> For the complete documentation index, see [llms.txt](https://aetlas.gitbook.io/aetlas/llms.txt). Markdown versions of documentation pages are available by appending `.md` to page URLs; this page is available as [Markdown](https://aetlas.gitbook.io/aetlas/for-project-developers/references-and-other-guidance/essential-principles-for-high-quality-carbon-dioxide-removal/leakage.md).

# Leakage

Economic leakage (“leakage”) is the displacement of GHG emissions from the project site to another geographic location. Economic leakage typically occurs because market demand for the output of the emitting activity is unchanged, while the CDR project decreases local supply. Leakage should not be confused with physical leakage of stored CO2, which is discussed in the Durability principle.&#x20;

There are two forms of economic leakage: activity-shifting and market.
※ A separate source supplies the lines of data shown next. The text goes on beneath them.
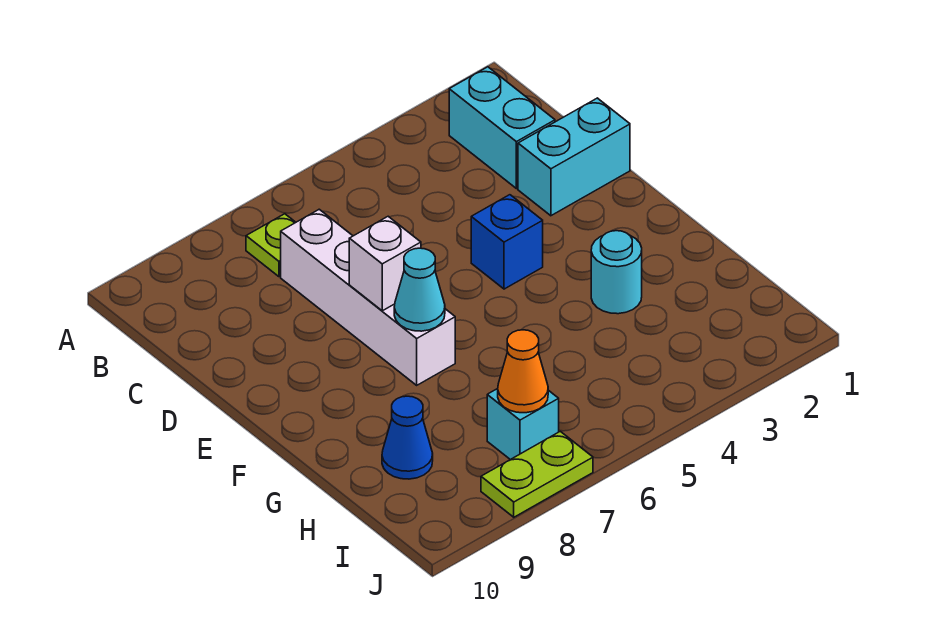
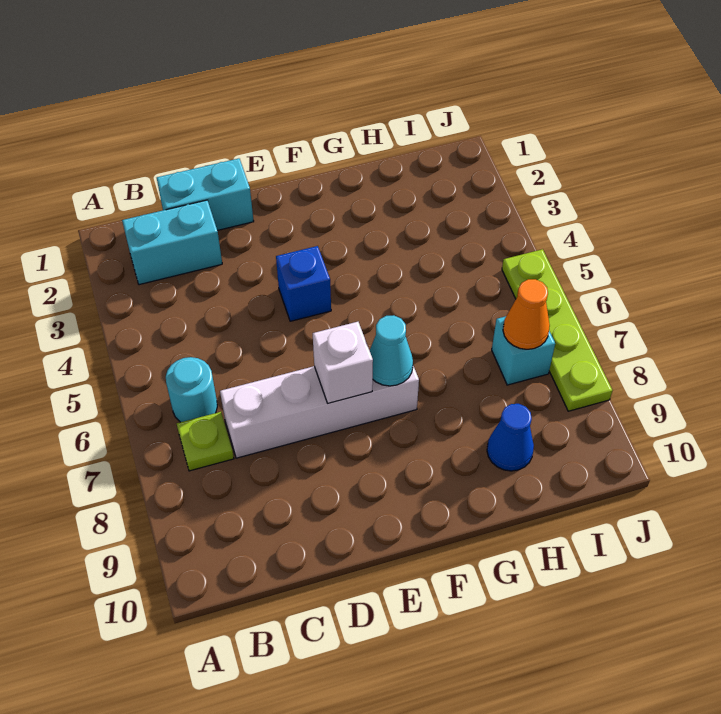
cyan brick D1:D2 level 1 -> cyan brick C1:D1 level 1
cyan round brick G3 level 1 -> cyan round brick B6 level 1
lime plate J7:J8 level 1 -> lime plate J5:J8 level 1

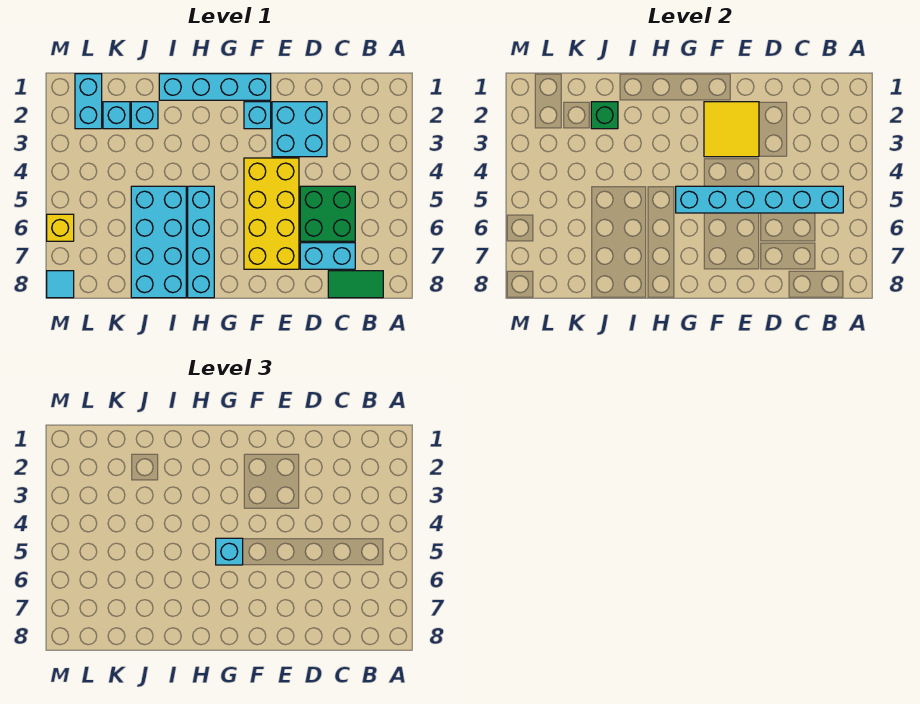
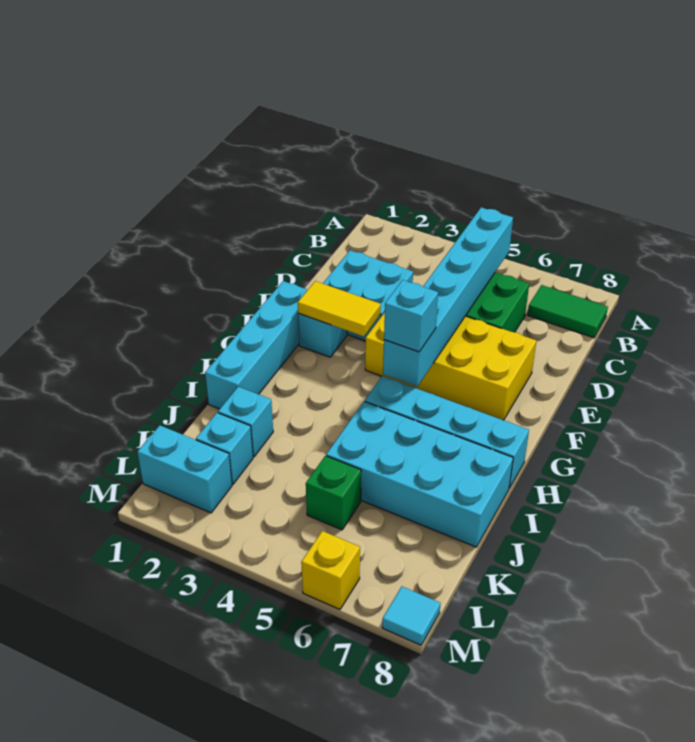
green tile B8:C8 level 1 -> green tile B7:B8 level 1
cyan brick C7:D7 level 1 -> none
yellow tile E2:F3 level 2 -> yellow tile F2:F3 level 2
green brick J2 level 2 -> green brick K5 level 1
Activity-shifting leakage occurs when agents operating within a project boundary shift production outside the project boundary. Market leakage occurs when a project reduces the production of a good, and this local reduction induces increased production of that good elsewhere to meet demand. Market leakage can be very difficult to predict and measure.&#x20;

### Project Developers Must&#x20;

* Conservatively account for the carbon impacts of leakage caused by the project or conclusively demonstrate the project avoids any leakage.&#x20;

### Project Developers Should&#x20;

* Diminish leakage risk in project design.